• Short problem: Copy out the material word for word, starting at the line that contains "scientific name: Fungi" and ending after the line that contains "scientific name: Luzula luzulina".

• Task input:
--*--

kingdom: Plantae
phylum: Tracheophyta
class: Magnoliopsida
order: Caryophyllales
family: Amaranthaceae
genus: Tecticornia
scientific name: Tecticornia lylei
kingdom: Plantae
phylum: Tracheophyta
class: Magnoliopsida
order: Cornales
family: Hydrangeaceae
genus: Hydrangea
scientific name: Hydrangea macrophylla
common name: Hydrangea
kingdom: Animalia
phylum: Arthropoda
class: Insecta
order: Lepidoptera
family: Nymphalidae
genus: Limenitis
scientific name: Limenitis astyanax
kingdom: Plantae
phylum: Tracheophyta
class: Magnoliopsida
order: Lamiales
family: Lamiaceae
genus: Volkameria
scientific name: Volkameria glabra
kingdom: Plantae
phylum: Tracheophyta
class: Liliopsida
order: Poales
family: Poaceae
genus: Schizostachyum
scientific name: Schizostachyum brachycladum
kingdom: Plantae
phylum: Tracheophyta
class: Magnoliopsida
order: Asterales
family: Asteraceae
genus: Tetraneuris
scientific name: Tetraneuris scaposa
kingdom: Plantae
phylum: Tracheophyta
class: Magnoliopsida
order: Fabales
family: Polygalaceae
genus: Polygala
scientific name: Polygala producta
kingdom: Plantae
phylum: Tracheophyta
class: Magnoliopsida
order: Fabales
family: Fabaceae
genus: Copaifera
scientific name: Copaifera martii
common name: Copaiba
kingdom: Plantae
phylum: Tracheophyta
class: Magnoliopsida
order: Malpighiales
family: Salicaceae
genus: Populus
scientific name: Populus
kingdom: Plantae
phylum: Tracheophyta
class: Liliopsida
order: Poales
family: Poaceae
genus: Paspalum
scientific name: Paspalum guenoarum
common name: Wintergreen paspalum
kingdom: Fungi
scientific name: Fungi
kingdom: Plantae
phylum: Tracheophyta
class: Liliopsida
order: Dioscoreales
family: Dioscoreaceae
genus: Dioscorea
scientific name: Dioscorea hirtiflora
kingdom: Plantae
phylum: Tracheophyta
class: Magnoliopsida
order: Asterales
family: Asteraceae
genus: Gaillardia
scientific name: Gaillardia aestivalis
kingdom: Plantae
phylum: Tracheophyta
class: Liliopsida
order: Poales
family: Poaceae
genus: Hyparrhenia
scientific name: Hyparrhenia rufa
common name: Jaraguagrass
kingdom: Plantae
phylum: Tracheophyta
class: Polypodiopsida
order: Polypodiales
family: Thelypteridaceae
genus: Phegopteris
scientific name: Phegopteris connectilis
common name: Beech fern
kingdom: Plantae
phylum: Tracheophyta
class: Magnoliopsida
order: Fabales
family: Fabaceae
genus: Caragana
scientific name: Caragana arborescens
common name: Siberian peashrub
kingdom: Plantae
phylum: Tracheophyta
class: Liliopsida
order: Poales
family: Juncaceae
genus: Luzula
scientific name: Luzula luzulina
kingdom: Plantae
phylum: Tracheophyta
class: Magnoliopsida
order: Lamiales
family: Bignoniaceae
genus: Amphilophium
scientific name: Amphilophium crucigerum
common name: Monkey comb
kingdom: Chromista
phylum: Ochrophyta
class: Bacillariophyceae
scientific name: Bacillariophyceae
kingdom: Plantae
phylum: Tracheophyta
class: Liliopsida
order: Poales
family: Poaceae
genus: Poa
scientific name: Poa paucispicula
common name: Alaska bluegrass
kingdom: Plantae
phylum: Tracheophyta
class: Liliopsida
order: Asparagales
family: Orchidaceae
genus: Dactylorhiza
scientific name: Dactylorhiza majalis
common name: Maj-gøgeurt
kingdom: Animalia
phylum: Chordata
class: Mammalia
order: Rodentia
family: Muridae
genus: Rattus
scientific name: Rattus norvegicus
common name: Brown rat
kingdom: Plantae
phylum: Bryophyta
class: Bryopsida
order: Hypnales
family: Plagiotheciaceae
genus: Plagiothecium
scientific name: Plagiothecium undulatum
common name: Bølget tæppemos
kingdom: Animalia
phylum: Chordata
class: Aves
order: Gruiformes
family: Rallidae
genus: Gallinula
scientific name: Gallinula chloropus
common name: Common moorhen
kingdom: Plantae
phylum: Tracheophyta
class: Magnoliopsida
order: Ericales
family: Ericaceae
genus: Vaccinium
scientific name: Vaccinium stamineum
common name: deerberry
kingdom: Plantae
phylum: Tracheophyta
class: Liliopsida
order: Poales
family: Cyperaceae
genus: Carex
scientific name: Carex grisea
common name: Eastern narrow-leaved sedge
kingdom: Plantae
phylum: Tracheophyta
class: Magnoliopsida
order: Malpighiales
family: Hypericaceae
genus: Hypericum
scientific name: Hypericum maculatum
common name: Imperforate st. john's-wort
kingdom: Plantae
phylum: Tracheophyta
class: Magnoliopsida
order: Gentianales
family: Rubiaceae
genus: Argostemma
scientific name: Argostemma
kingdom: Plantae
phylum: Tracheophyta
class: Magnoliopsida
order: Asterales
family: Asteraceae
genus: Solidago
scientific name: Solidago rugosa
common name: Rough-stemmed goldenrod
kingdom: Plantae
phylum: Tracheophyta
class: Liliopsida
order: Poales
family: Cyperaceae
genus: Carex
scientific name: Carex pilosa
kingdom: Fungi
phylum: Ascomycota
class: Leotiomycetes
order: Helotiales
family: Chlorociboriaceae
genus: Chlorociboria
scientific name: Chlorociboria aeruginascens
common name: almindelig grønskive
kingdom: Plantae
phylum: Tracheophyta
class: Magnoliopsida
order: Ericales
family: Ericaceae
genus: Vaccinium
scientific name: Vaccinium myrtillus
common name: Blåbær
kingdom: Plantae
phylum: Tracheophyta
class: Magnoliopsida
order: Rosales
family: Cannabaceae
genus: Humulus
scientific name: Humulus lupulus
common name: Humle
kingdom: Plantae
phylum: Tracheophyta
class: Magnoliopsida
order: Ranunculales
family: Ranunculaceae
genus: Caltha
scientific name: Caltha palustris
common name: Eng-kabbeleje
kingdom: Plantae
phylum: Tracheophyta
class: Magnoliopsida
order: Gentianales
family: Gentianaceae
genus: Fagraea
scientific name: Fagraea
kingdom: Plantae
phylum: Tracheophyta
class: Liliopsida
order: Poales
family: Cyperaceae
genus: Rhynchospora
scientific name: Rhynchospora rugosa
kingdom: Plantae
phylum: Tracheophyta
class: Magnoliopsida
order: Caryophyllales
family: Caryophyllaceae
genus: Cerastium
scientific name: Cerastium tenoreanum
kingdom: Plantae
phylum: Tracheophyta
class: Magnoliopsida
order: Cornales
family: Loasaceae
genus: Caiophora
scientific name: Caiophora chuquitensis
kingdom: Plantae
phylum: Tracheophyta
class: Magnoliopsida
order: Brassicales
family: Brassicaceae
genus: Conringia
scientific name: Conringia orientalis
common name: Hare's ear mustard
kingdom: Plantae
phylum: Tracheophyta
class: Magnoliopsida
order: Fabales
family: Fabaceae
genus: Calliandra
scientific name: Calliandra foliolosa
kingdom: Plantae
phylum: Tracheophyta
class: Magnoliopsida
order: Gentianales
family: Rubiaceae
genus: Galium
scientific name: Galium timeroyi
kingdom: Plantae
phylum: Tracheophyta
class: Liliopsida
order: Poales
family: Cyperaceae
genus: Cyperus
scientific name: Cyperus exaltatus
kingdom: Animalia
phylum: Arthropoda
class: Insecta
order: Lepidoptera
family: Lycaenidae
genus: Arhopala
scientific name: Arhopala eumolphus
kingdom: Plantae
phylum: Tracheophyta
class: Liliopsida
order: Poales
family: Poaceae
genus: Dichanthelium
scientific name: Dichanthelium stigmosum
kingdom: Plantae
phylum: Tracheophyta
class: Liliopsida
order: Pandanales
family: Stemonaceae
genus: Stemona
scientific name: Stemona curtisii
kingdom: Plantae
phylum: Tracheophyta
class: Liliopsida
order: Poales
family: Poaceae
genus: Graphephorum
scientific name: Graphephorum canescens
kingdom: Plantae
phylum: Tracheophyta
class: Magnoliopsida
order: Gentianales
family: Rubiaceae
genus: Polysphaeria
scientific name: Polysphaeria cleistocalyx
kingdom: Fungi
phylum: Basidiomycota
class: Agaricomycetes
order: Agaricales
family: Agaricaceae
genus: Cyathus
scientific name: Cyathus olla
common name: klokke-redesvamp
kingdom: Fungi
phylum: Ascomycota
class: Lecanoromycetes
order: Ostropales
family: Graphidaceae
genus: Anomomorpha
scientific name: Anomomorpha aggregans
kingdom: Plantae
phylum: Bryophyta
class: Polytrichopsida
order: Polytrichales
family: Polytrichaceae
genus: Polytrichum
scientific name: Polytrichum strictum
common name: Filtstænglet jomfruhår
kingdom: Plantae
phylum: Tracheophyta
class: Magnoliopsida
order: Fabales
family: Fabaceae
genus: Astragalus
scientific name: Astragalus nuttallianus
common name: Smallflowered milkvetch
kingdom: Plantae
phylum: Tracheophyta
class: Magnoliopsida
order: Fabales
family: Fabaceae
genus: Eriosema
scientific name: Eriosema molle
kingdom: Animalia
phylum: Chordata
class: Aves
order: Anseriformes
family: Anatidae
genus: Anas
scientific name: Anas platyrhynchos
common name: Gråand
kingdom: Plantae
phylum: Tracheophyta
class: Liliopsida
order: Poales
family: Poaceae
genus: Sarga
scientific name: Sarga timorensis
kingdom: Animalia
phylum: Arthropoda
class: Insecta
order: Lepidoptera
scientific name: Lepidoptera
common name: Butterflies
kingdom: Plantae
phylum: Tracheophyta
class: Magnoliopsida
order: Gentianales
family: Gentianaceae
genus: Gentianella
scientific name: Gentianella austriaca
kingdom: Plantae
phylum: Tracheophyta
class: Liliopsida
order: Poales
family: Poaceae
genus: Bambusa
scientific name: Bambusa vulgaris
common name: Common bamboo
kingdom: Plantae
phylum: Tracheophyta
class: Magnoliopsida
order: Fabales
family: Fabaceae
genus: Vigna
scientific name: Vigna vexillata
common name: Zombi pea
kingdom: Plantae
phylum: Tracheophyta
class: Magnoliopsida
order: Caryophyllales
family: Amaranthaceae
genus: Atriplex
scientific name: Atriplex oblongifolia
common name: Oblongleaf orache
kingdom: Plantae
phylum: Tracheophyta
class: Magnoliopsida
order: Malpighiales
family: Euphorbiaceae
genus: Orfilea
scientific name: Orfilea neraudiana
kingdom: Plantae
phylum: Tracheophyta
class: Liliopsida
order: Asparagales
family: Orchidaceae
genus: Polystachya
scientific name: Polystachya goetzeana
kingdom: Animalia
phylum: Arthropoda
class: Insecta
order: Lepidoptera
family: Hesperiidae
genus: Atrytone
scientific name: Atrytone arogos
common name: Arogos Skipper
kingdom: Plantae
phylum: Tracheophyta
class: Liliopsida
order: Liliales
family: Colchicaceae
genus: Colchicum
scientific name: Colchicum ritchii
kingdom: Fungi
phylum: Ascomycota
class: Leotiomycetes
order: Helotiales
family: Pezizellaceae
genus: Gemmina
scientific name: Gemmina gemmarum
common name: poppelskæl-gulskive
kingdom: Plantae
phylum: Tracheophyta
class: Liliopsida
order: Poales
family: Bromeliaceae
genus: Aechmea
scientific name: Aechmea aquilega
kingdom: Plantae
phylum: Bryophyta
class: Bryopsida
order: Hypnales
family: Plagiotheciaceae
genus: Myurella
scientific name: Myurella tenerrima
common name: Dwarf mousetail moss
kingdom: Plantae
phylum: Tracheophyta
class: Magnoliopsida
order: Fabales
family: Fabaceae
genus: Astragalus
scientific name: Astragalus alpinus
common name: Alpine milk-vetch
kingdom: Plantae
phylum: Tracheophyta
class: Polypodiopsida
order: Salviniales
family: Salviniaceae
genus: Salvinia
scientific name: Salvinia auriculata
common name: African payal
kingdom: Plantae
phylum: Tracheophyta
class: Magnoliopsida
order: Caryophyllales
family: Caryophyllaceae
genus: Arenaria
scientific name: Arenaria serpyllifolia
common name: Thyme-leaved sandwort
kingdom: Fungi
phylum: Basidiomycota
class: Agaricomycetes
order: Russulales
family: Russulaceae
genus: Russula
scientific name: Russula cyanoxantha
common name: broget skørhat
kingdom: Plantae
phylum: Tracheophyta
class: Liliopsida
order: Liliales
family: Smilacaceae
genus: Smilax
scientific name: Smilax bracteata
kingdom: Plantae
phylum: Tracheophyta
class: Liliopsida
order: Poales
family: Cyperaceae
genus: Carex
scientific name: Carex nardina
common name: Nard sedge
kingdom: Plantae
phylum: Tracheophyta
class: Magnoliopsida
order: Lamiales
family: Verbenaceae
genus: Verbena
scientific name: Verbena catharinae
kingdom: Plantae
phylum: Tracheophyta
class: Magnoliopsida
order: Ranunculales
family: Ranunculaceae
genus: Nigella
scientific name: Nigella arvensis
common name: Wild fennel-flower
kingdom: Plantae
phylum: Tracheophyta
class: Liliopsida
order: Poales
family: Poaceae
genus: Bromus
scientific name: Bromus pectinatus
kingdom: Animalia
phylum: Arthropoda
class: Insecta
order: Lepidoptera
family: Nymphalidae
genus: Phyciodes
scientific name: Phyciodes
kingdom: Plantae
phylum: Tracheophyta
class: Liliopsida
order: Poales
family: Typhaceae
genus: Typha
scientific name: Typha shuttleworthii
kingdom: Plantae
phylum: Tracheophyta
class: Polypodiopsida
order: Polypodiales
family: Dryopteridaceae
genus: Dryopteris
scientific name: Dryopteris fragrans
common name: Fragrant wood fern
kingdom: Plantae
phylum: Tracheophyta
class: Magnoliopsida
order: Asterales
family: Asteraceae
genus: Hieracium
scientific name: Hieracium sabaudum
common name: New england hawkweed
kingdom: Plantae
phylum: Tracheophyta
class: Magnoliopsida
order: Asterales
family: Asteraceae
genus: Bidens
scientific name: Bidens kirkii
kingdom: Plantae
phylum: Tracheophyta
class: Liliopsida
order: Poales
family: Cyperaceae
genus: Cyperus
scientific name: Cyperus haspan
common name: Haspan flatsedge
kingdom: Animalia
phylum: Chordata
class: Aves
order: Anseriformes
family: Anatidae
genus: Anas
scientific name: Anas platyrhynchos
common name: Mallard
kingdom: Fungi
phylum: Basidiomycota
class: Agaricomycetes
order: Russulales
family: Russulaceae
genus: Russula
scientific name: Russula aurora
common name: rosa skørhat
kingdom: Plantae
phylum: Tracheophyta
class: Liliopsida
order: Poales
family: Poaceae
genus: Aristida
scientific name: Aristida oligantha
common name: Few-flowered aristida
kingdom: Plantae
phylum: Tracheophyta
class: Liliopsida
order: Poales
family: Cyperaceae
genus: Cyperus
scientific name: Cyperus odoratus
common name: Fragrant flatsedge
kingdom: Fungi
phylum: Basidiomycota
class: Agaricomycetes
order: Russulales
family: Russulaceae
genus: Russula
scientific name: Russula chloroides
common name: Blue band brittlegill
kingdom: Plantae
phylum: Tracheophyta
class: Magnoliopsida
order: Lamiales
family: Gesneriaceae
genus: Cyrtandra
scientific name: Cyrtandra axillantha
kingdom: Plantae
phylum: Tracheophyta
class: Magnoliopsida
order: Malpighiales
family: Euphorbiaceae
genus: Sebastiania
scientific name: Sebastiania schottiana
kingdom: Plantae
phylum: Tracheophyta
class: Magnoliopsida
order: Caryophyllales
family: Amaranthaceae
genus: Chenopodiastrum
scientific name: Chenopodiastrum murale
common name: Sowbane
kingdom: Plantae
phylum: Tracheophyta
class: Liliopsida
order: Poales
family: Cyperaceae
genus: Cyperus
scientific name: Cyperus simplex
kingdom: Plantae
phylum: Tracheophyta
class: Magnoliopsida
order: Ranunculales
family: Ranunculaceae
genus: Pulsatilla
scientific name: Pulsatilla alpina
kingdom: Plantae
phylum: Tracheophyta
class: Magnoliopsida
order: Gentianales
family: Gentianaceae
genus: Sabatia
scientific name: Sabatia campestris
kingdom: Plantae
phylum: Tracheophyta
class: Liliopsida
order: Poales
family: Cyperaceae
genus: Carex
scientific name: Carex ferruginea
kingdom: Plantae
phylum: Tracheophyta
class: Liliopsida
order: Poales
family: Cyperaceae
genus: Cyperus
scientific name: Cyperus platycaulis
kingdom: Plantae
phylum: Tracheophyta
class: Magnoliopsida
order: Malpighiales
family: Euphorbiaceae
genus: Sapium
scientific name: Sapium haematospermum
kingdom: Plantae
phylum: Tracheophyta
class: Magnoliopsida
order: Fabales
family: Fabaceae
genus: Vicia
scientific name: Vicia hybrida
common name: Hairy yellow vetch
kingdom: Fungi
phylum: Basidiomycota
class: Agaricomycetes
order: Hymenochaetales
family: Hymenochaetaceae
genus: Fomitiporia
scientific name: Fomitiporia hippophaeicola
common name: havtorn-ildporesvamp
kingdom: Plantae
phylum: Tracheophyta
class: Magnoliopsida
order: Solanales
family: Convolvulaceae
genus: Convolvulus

--*--

• Correct result:
scientific name: Fungi
kingdom: Plantae
phylum: Tracheophyta
class: Liliopsida
order: Dioscoreales
family: Dioscoreaceae
genus: Dioscorea
scientific name: Dioscorea hirtiflora
kingdom: Plantae
phylum: Tracheophyta
class: Magnoliopsida
order: Asterales
family: Asteraceae
genus: Gaillardia
scientific name: Gaillardia aestivalis
kingdom: Plantae
phylum: Tracheophyta
class: Liliopsida
order: Poales
family: Poaceae
genus: Hyparrhenia
scientific name: Hyparrhenia rufa
common name: Jaraguagrass
kingdom: Plantae
phylum: Tracheophyta
class: Polypodiopsida
order: Polypodiales
family: Thelypteridaceae
genus: Phegopteris
scientific name: Phegopteris connectilis
common name: Beech fern
kingdom: Plantae
phylum: Tracheophyta
class: Magnoliopsida
order: Fabales
family: Fabaceae
genus: Caragana
scientific name: Caragana arborescens
common name: Siberian peashrub
kingdom: Plantae
phylum: Tracheophyta
class: Liliopsida
order: Poales
family: Juncaceae
genus: Luzula
scientific name: Luzula luzulina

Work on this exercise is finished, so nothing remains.